Extracted data entries
##########

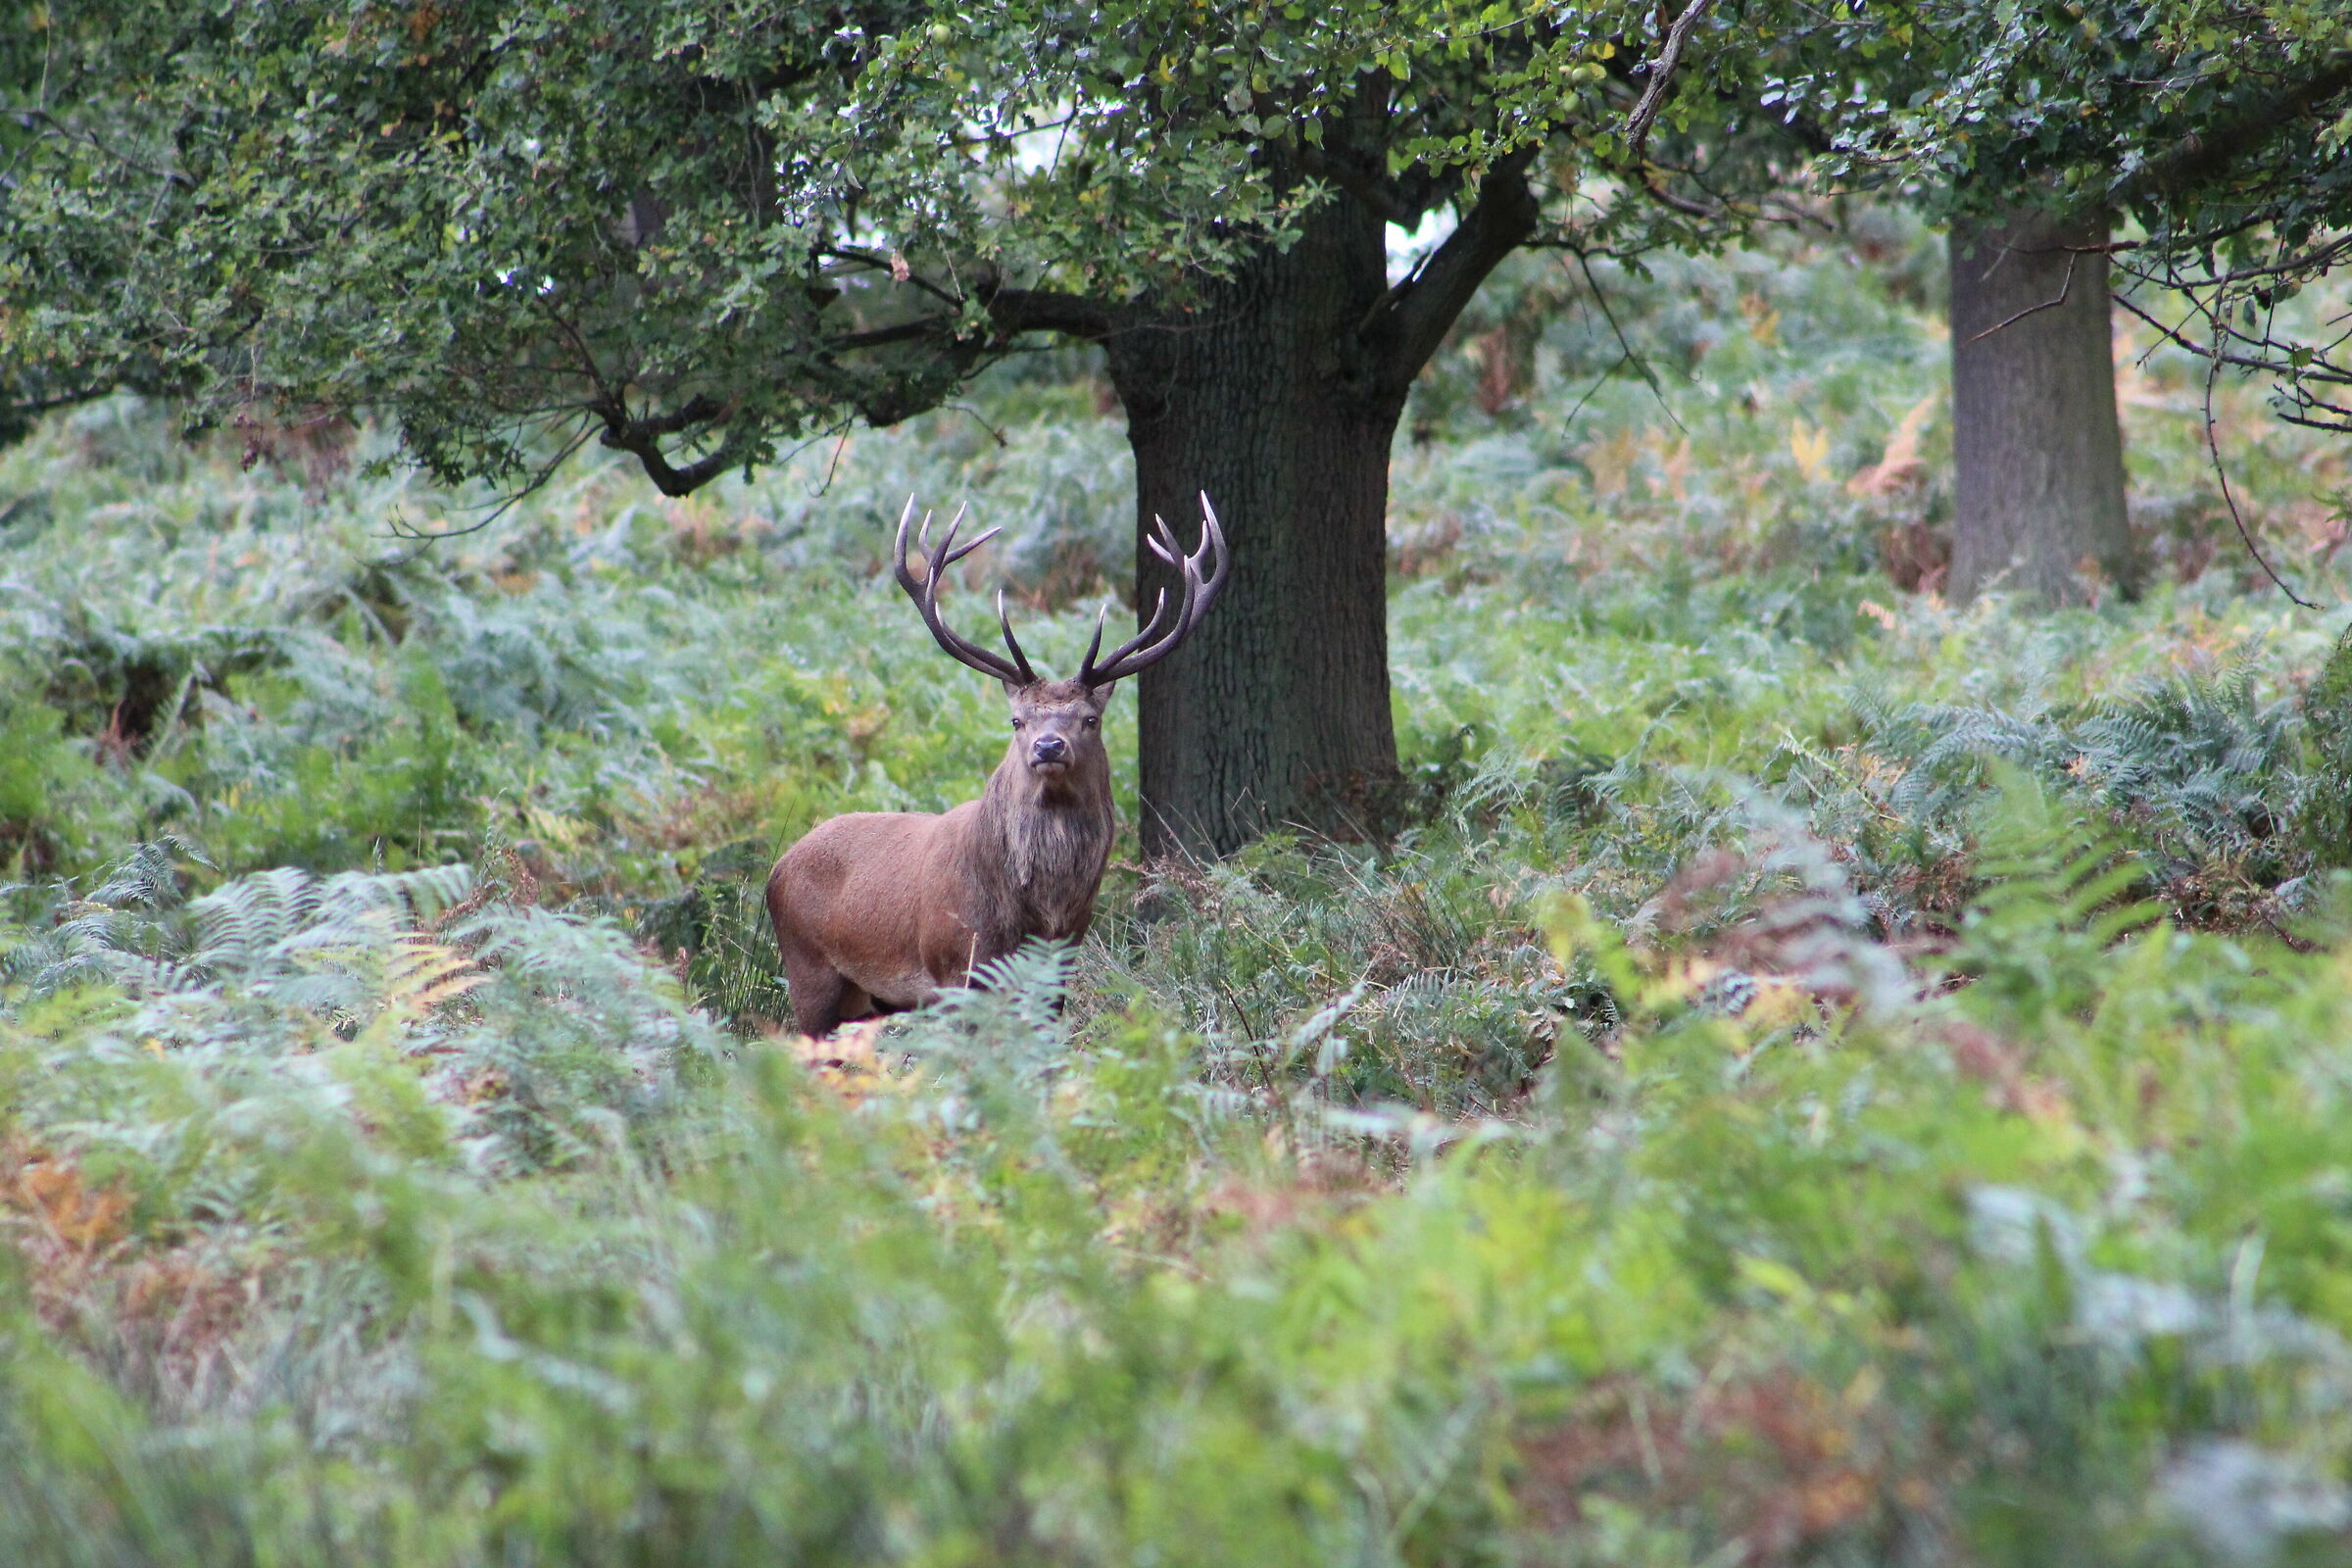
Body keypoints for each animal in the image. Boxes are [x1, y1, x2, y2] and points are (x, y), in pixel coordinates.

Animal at [765, 494, 1228, 1038]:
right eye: (1017, 719)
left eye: (1090, 719)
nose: (1049, 746)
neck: (1039, 914)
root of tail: (778, 867)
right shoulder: (953, 968)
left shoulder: (1059, 965)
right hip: (809, 972)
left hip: (863, 1001)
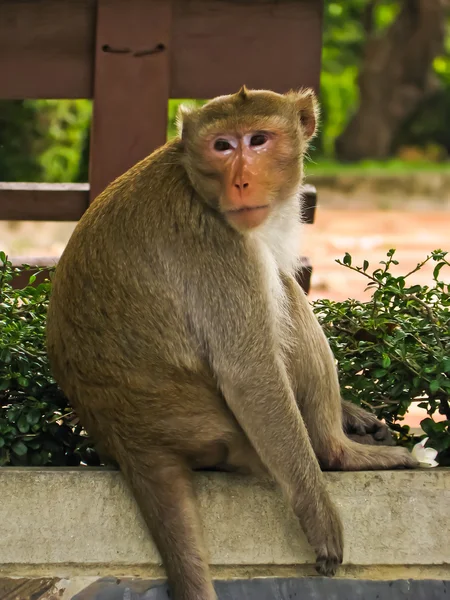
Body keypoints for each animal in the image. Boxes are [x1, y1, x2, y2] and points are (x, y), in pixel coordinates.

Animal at [46, 84, 418, 600]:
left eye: (258, 140)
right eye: (222, 146)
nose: (241, 182)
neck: (191, 176)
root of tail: (130, 440)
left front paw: (354, 412)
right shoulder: (215, 242)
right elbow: (250, 374)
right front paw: (318, 510)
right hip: (223, 435)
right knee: (281, 289)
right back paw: (338, 454)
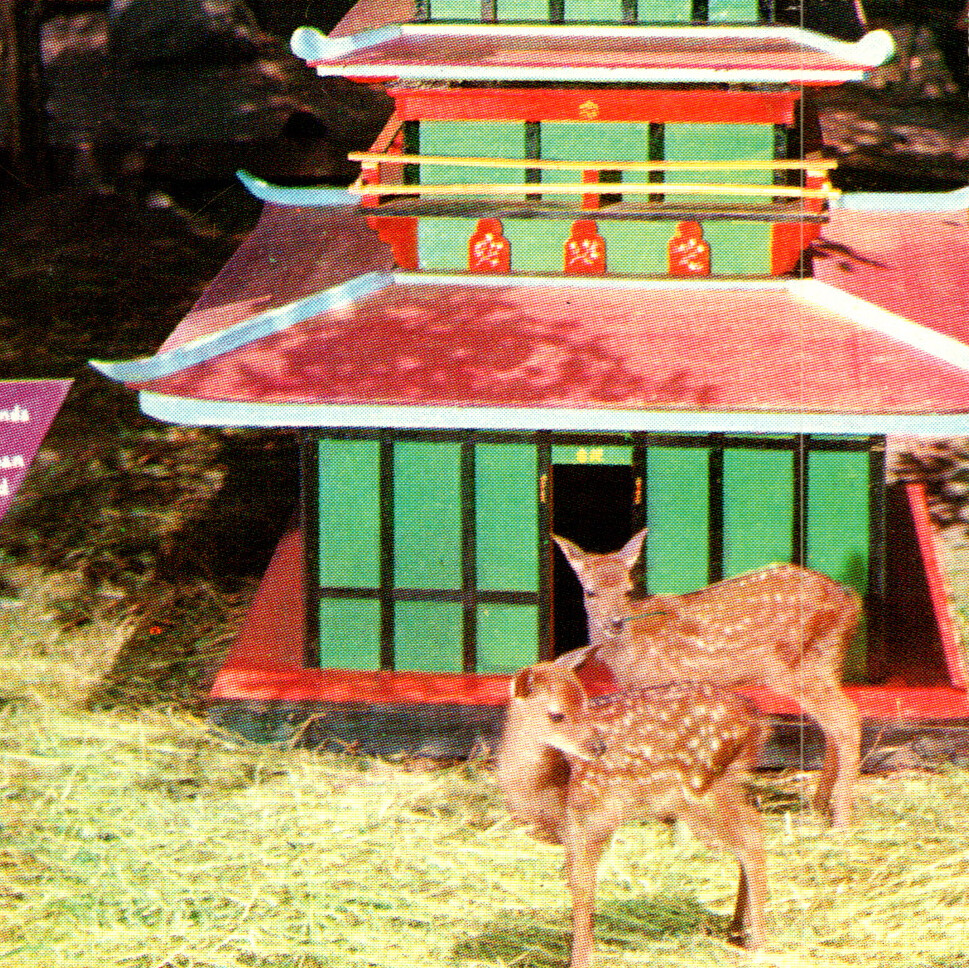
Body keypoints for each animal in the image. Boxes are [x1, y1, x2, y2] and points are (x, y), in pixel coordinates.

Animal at [496, 662, 768, 967]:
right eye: (557, 714)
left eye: (585, 705)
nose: (599, 747)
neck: (544, 783)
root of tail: (757, 721)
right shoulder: (566, 828)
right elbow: (573, 885)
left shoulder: (595, 816)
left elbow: (583, 889)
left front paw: (581, 959)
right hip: (727, 782)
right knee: (751, 828)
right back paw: (736, 930)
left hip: (698, 790)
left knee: (751, 837)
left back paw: (758, 946)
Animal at [553, 528, 863, 827]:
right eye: (590, 592)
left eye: (628, 591)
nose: (615, 622)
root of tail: (850, 600)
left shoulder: (665, 682)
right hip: (828, 662)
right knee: (833, 726)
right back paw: (820, 806)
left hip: (798, 667)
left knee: (847, 718)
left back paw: (841, 819)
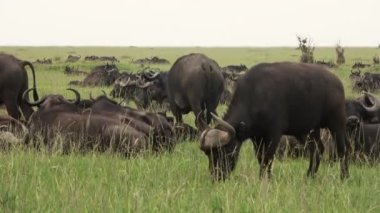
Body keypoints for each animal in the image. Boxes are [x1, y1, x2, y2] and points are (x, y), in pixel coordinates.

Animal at [200, 62, 348, 181]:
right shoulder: (257, 138)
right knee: (317, 149)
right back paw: (310, 175)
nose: (216, 176)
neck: (255, 95)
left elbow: (268, 158)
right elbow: (261, 158)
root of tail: (338, 83)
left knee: (342, 149)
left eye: (227, 150)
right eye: (208, 154)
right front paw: (266, 177)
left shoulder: (274, 135)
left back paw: (344, 177)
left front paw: (264, 179)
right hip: (310, 130)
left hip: (337, 124)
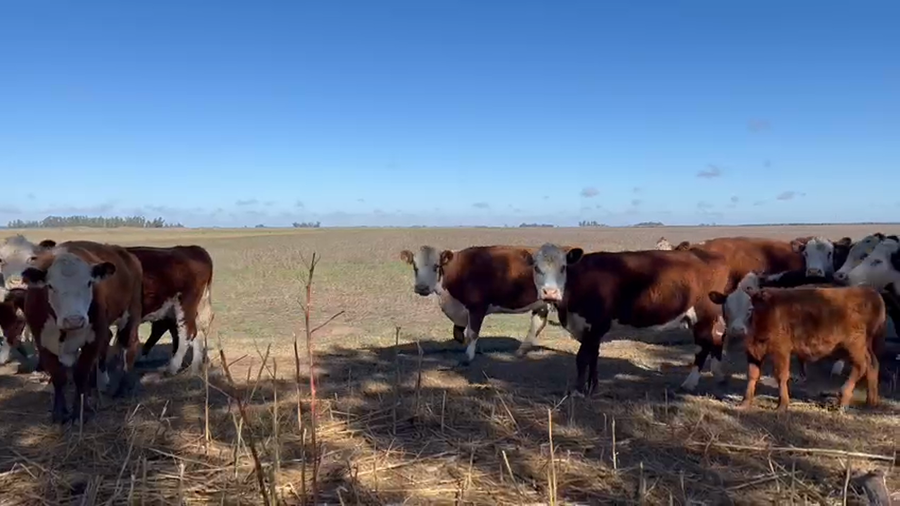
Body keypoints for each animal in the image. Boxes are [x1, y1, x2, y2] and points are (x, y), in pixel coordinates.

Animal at [21, 240, 144, 423]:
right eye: (50, 286)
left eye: (89, 283)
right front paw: (59, 412)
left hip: (131, 313)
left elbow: (80, 374)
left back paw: (123, 388)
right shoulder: (42, 341)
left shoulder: (92, 339)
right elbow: (58, 376)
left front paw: (79, 413)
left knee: (130, 345)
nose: (74, 319)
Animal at [399, 245, 550, 363]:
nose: (422, 288)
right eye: (415, 267)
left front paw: (469, 356)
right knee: (537, 325)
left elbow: (472, 333)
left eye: (436, 266)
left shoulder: (477, 307)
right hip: (541, 305)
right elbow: (458, 333)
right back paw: (520, 351)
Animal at [527, 243, 734, 396]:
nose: (550, 293)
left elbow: (583, 357)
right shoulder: (589, 329)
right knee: (716, 340)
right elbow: (593, 357)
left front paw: (578, 391)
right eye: (536, 268)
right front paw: (592, 387)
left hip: (704, 315)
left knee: (703, 346)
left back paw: (689, 383)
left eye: (563, 268)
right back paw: (719, 375)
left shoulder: (598, 324)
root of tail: (706, 254)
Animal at [708, 280, 885, 411]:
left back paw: (844, 397)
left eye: (750, 309)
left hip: (854, 344)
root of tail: (870, 292)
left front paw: (782, 405)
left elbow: (781, 375)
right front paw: (745, 403)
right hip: (862, 345)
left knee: (861, 365)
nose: (737, 330)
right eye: (726, 308)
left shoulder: (781, 349)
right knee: (873, 364)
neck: (764, 314)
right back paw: (871, 401)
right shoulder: (753, 351)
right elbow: (752, 375)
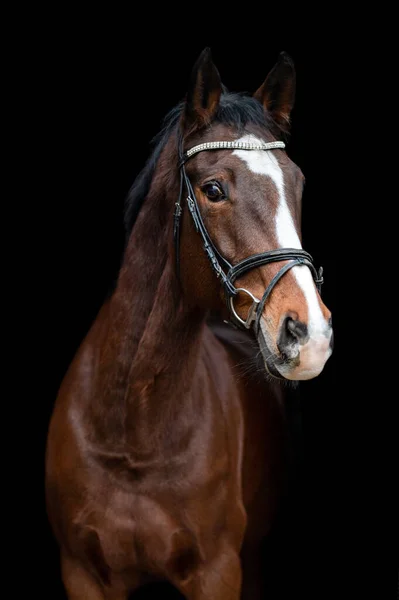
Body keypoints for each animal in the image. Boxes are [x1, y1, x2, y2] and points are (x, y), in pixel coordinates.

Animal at [45, 48, 334, 600]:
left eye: (299, 183)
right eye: (213, 189)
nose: (309, 335)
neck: (132, 431)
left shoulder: (219, 571)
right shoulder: (82, 572)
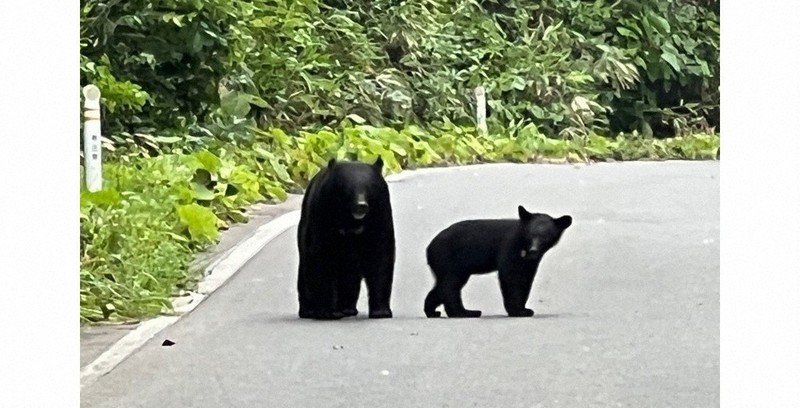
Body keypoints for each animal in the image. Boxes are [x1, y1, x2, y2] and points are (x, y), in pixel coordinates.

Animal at [297, 157, 396, 320]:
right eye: (348, 189)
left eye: (370, 187)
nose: (361, 205)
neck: (351, 220)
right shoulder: (322, 213)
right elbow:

##########

**Requirement**.
Skipping any images, write out all the data exactly.

**Answer section**.
Body keypoints for each animal in the image. Boxes are [x1, y1, x2, y2] and points are (x, y), in pixel coordinates.

Animal at [765, 494, 1228, 1038]:
right eye: (1017, 719)
left eye: (1090, 719)
nose: (1049, 746)
neck: (1039, 914)
root of tail: (778, 867)
right shoulder: (953, 968)
left shoulder: (1059, 965)
right hip: (809, 972)
left hip: (863, 1001)
Body keypoints for each animal in the image. Boxes are [x1, y1, x2, y2] and points are (x, y), in pixel coordinates.

Animal at [46, 84, 418, 600]:
left eye: (258, 140)
right eye: (222, 146)
nose: (241, 182)
neck: (191, 176)
root of tail: (130, 440)
left front paw: (354, 412)
right shoulder: (215, 242)
right elbow: (250, 374)
right front paw: (318, 510)
right hip: (223, 435)
right knee: (281, 289)
right back paw: (338, 454)
Body keypoints for each animal in the image. Boxes are [x1, y1, x2, y2] and points are (x, y), in pixel coordinates.

Animal at [496, 662, 768, 967]:
right eye: (557, 714)
left eye: (585, 705)
nose: (599, 747)
neck: (544, 783)
root of tail: (757, 721)
right shoulder: (566, 828)
right elbow: (573, 885)
left shoulder: (595, 816)
left elbow: (583, 889)
left front paw: (581, 959)
right hip: (727, 782)
right knee: (751, 828)
right back paw: (736, 930)
left hip: (698, 790)
left knee: (751, 837)
left back paw: (758, 946)
Animal at [553, 528, 863, 827]:
right eye: (590, 592)
left eye: (628, 591)
nose: (615, 622)
root of tail: (850, 600)
left shoulder: (665, 682)
right hip: (828, 662)
right knee: (833, 726)
right back paw: (820, 806)
left hip: (798, 667)
left knee: (847, 718)
left back paw: (841, 819)
Body keypoints for each animal in the image. Boxes are [x1, y1, x2, y2] and points are (x, y), in pixel coordinates.

Animal at [200, 62, 348, 181]:
right shoulder: (257, 138)
right knee: (317, 149)
right back paw: (310, 175)
nose: (216, 176)
neck: (255, 95)
left elbow: (268, 158)
right elbow: (261, 158)
root of tail: (338, 83)
left knee: (342, 149)
left eye: (227, 150)
right eye: (208, 154)
right front paw: (266, 177)
left shoulder: (274, 135)
left back paw: (344, 177)
left front paw: (264, 179)
right hip: (310, 130)
left hip: (337, 124)
Body keypoints for each animal in the image. Boxes are [x1, y1, x2, y2] and points are (x, y), in pixel coordinates.

Animal at [21, 240, 144, 423]:
right eye: (50, 286)
left eye: (89, 283)
right front paw: (59, 412)
left hip: (131, 313)
left elbow: (80, 374)
left back paw: (123, 388)
right shoulder: (42, 341)
left shoulder: (92, 339)
right elbow: (58, 376)
left front paw: (79, 413)
left knee: (130, 345)
nose: (74, 319)
Animal at [399, 245, 550, 363]:
nose: (422, 288)
right eye: (415, 267)
left front paw: (469, 356)
right knee: (537, 325)
left elbow: (472, 333)
left eye: (436, 266)
left shoulder: (477, 307)
right hip: (541, 305)
right elbow: (458, 333)
right back paw: (520, 351)
Animal at [527, 243, 734, 396]:
nose: (550, 293)
left elbow: (583, 357)
right shoulder: (589, 329)
right knee: (716, 340)
right elbow: (593, 357)
left front paw: (578, 391)
right eye: (536, 268)
right front paw: (592, 387)
left hip: (704, 315)
left knee: (703, 346)
left back paw: (689, 383)
left eye: (563, 268)
right back paw: (719, 375)
left shoulder: (598, 324)
root of tail: (706, 254)
Animal at [708, 280, 885, 411]:
left back paw: (844, 397)
left eye: (750, 309)
left hip: (854, 344)
root of tail: (870, 292)
left front paw: (782, 405)
left elbow: (781, 375)
right front paw: (745, 403)
right hip: (862, 345)
left knee: (861, 365)
nose: (737, 330)
right eye: (726, 308)
left shoulder: (781, 349)
right knee: (873, 364)
neck: (764, 314)
right back paw: (871, 401)
right shoulder: (753, 351)
right elbow: (752, 375)
Body keypoints for each animal in the image. Boxes are [x1, y1, x2, y2] and points are (x, y), in pixel coordinates.

Animal at [45, 48, 334, 600]:
left eye: (299, 183)
right eye: (213, 189)
nose: (309, 335)
neck: (132, 431)
left shoulder: (219, 571)
right shoulder: (82, 572)
Body keypoints for each animal in the image. Boxes are [x1, y1, x2, y2] and points are (x, y), in pixel coordinates.

Animal at [297, 157, 396, 320]:
right eye: (348, 189)
left eye: (370, 187)
nose: (361, 205)
neck: (351, 220)
right shoulder: (322, 213)
right elbow:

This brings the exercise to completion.